# Notebook 00: Setup and Data Check

This notebook verifies that the environment is set up correctly and all data sources
are accessible. Run this once before working with the other notebooks.

**Data sources tested:**
1. SWIID (Standardized World Income Inequality Database)
2. WID (World Inequality Database)
3. OECD IDD (Income Distribution Database)
4. Eurostat EU-SILC
5. US Census CPS Historical Tables

In [None]:
import sys
sys.path.insert(0, '..')

# Verify core imports
import pandas as pd
import numpy as np
import matplotlib.pyplot as plt
import seaborn as sns

from data.config import FOCUS_COUNTRIES, COUNTRY_NAMES, PROJECT_ROOT
from data.plotting import set_style

set_style()
print(f"Project root: {PROJECT_ROOT}")
print(f"Focus countries: {[COUNTRY_NAMES[c] for c in FOCUS_COUNTRIES]}")
print("Core imports OK.")

## 1. SWIID — Standardized World Income Inequality Database

The SWIID (Frederick Solt) maximizes comparability of Gini coefficients across
199 countries from 1960 to the present. It provides both **market income** (pre-tax,
pre-transfer) and **disposable income** (post-tax, post-transfer) Gini coefficients.

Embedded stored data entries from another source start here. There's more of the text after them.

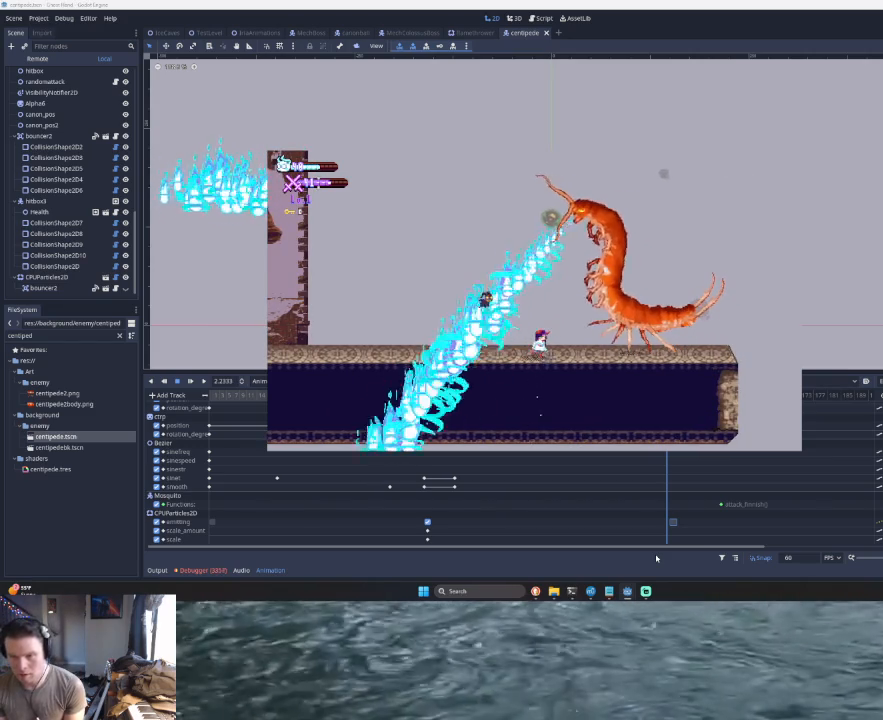
{"buttons": [], "left_stick": "center", "events": [[333, "left_stick", "center"]]}
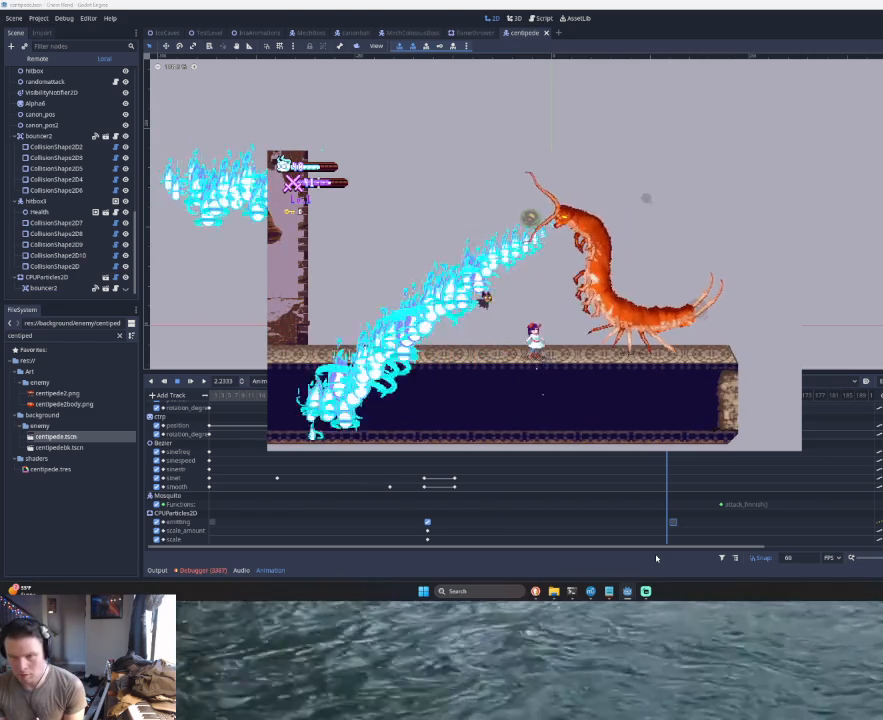
{"buttons": [], "left_stick": "center", "events": []}
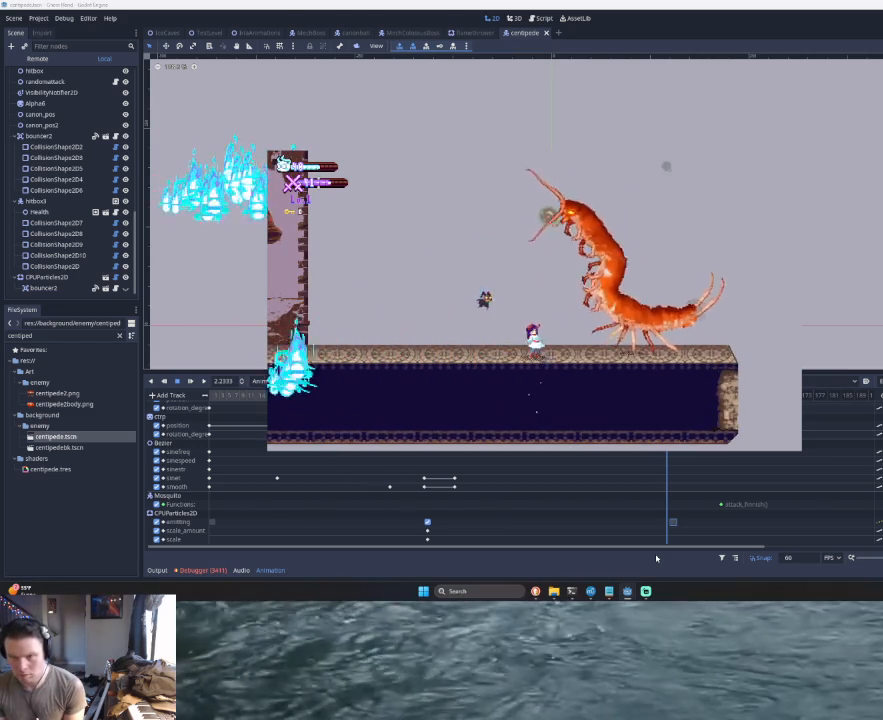
{"buttons": [], "left_stick": "center", "events": []}
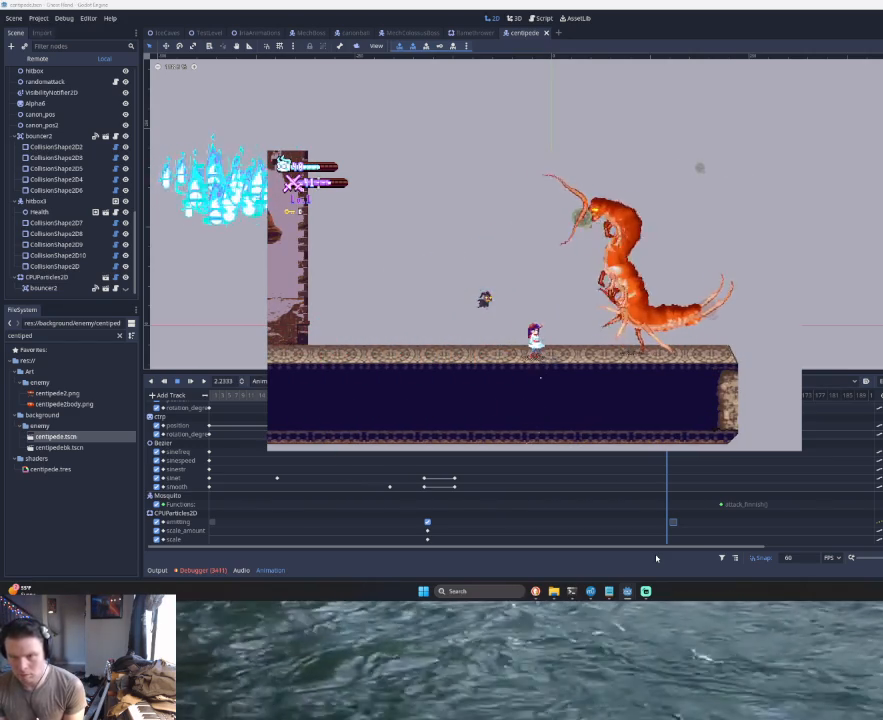
{"buttons": [], "left_stick": "center", "events": [[200, "START", "down"], [300, "START", "up"]]}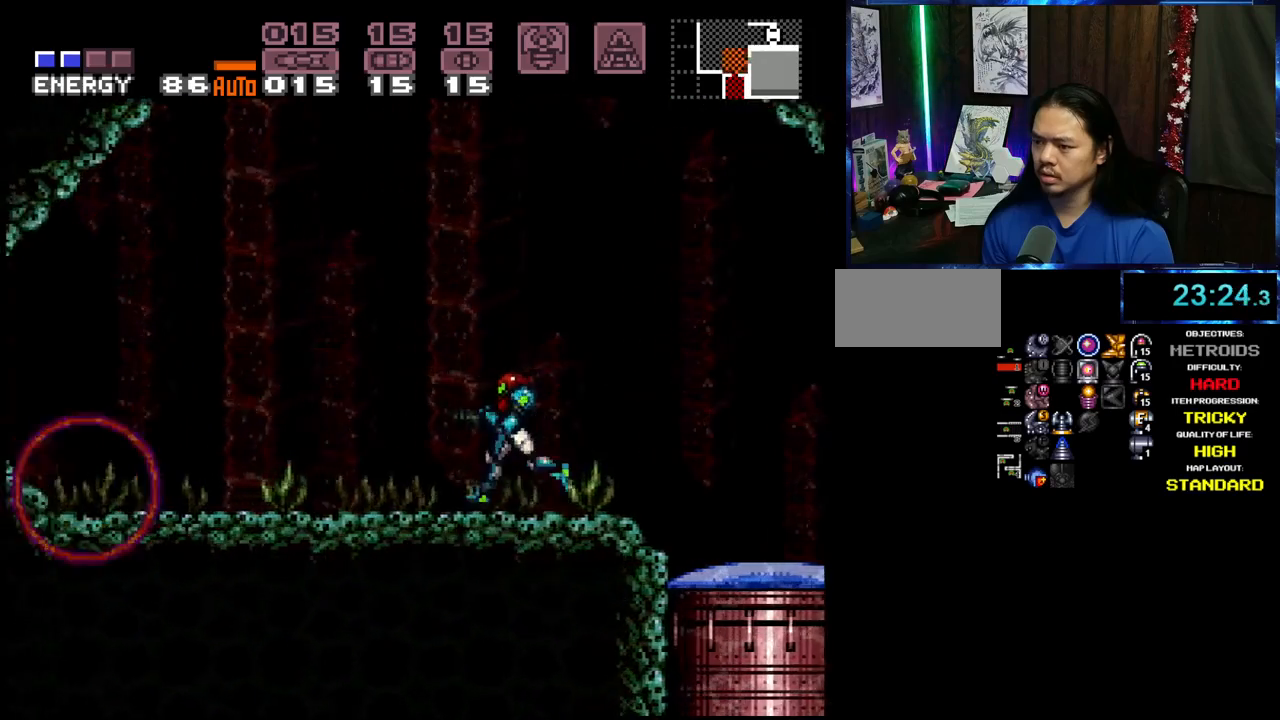
Gameplay with a controller (Nintendo layout); each line is a JSON object with the inputs held at the frame after it (dt_ms = milliseconds from this image to that frame). "events" lists button and stick changes between this image and that frame as [ms after this image, input, new state], when the widget could be followed in between. Not read: L3 R3 START.
{"dt_ms": 500, "buttons": ["DPAD_LEFT"], "events": []}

This is our backbone for cross-country Gini comparisons.

In [None]:
from data import swiid

# Load full dataset
swiid_full = swiid.load_swiid()
print(f"SWIID: {len(swiid_full)} rows, {swiid_full['country'].nunique()} countries")
print(f"Years: {swiid_full['year'].min()} - {swiid_full['year'].max()}")
print(f"Columns: {list(swiid_full.columns)}")

# Test filtered query
gini_test = swiid.get_gini(FOCUS_COUNTRIES, gini_type='disp', start_year=2015, end_year=2020)
print(f"\nFiltered query: {len(gini_test)} rows for {gini_test['country_code'].nunique()} countries")
gini_test.groupby('country_code')['gini'].last()

## 2. WID — World Inequality Database

The WID uses the Distributional National Accounts (DINA) methodology to produce
inequality estimates consistent with national accounts totals. It provides pre-tax
and post-tax income shares, wealth shares, and average income at each percentile.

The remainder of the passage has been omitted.